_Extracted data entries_
* * * * * * * * *

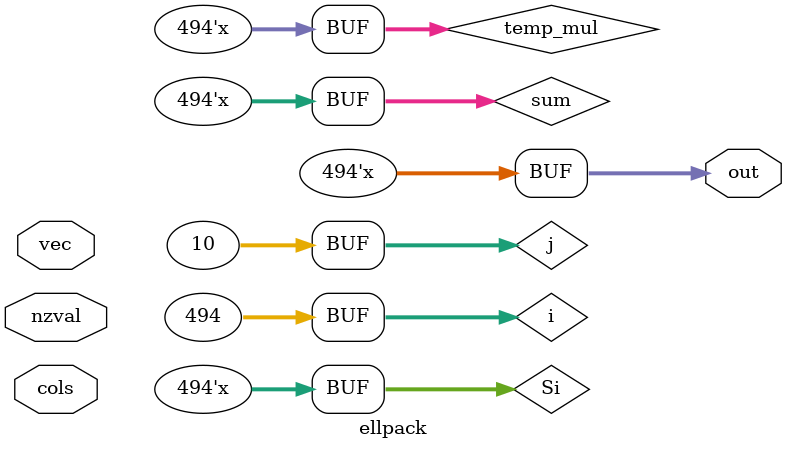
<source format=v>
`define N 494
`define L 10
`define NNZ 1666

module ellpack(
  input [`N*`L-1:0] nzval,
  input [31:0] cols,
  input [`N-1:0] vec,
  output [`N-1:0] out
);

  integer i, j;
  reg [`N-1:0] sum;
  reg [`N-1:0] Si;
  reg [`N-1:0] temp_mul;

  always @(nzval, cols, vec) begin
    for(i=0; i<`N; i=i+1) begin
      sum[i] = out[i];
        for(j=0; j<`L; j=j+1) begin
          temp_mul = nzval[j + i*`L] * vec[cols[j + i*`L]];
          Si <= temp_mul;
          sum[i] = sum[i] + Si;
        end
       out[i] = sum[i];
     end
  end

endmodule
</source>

* * * * * * * * *

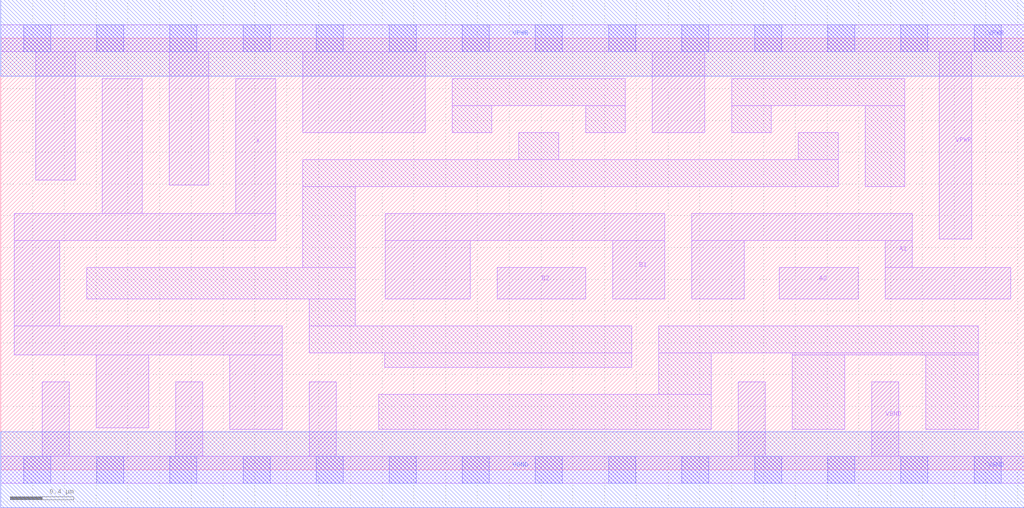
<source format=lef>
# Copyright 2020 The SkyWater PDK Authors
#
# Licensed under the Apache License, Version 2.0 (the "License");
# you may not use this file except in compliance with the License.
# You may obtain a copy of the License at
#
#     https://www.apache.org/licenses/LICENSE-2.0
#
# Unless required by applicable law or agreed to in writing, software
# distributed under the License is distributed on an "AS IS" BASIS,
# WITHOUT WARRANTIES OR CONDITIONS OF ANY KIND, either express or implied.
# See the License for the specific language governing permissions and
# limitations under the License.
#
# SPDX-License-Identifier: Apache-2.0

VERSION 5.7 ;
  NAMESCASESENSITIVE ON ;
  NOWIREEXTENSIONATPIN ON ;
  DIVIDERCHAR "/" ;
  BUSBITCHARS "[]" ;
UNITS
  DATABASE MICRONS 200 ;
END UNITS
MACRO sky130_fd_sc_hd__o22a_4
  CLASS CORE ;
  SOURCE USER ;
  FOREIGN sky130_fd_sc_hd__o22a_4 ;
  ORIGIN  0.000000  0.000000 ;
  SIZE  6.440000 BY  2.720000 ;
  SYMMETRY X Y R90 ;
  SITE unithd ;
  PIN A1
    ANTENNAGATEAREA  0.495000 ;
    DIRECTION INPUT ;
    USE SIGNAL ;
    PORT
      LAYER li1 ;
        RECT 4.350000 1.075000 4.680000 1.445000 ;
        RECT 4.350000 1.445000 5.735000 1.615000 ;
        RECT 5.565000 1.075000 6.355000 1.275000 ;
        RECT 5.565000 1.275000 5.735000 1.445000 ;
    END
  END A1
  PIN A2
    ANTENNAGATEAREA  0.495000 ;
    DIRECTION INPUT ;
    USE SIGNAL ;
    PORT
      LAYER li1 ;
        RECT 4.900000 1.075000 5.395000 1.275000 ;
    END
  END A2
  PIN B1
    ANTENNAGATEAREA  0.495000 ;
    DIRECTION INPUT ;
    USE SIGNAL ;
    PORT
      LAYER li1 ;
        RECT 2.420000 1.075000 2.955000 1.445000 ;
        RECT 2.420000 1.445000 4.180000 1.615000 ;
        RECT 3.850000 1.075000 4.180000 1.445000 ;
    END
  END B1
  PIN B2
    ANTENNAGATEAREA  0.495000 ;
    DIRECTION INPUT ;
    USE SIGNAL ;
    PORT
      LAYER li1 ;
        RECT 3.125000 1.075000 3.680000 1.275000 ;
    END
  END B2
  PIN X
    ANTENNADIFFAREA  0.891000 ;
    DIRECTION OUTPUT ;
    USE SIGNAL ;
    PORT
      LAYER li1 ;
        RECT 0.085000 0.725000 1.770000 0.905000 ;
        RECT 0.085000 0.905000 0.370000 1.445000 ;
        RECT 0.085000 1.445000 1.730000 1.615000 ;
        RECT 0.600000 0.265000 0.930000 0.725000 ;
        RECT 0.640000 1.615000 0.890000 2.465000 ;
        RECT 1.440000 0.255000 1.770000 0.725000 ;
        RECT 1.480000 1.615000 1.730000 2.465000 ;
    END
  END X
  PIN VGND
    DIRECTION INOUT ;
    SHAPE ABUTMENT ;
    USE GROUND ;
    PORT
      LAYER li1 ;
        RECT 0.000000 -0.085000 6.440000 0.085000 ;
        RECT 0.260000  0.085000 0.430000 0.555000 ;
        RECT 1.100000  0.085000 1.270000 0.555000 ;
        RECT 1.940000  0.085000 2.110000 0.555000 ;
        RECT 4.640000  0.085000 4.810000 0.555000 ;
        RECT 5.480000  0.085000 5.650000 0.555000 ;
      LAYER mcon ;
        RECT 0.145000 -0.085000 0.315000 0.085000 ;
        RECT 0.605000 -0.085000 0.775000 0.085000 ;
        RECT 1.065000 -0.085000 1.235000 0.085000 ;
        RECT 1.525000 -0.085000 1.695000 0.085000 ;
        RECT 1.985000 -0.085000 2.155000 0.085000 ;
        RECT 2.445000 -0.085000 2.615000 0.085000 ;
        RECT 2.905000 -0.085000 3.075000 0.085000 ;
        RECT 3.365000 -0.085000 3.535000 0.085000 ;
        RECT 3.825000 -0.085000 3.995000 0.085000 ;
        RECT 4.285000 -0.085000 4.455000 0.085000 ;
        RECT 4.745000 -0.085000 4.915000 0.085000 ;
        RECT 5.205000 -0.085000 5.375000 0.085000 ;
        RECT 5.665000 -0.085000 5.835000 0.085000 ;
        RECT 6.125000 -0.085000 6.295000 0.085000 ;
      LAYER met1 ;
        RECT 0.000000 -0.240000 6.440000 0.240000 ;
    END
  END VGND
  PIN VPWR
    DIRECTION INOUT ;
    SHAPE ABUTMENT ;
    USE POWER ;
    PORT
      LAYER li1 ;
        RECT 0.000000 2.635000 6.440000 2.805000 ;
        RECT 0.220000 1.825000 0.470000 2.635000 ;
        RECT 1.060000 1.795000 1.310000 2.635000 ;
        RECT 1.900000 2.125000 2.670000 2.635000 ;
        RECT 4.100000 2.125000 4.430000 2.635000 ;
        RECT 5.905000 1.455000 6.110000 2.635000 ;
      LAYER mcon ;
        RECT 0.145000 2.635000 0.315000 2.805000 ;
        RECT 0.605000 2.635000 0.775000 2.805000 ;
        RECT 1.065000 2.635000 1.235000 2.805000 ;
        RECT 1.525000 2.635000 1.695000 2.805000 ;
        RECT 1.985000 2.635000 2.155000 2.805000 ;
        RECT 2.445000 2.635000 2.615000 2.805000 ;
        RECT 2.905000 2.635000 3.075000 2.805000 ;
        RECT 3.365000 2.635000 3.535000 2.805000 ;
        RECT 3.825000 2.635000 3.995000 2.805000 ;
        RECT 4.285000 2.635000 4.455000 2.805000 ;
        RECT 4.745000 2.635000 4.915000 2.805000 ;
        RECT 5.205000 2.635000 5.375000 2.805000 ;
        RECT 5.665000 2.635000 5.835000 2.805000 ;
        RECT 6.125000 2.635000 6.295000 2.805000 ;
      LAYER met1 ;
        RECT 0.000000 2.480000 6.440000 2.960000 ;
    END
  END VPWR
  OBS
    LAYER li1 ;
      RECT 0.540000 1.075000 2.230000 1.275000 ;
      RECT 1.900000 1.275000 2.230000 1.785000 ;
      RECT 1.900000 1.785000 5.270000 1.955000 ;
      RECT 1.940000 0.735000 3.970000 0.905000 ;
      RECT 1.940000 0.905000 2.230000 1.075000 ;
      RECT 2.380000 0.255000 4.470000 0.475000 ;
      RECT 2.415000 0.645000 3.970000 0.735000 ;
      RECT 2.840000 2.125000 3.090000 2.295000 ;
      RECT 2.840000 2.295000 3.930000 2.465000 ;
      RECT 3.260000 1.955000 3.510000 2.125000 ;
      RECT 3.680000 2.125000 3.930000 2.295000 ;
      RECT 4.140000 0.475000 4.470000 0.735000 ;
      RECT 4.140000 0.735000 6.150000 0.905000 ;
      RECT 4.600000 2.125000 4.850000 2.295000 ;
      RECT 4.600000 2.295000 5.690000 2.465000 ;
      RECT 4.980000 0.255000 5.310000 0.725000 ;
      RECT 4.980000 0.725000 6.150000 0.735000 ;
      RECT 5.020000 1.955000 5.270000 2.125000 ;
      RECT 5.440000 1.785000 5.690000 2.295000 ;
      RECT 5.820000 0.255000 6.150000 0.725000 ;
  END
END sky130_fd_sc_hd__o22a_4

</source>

* * * * * * * * *

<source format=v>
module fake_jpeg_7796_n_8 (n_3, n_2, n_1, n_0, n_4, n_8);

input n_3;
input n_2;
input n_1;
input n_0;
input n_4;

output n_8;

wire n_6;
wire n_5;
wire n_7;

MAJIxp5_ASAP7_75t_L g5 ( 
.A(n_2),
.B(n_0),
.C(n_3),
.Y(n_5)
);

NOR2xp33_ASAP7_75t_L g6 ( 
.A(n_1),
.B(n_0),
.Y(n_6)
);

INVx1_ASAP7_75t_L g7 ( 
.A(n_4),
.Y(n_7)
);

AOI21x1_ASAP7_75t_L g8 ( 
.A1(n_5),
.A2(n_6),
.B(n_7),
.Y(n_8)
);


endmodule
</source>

* * * * * * * * *

_Task goal_
Among the lines above, find those carrying the word "nzval" and copy them out.

_Answer_
  input [`N*`L-1:0] nzval,
  always @(nzval, cols, vec) begin
          temp_mul = nzval[j + i*`L] * vec[cols[j + i*`L]];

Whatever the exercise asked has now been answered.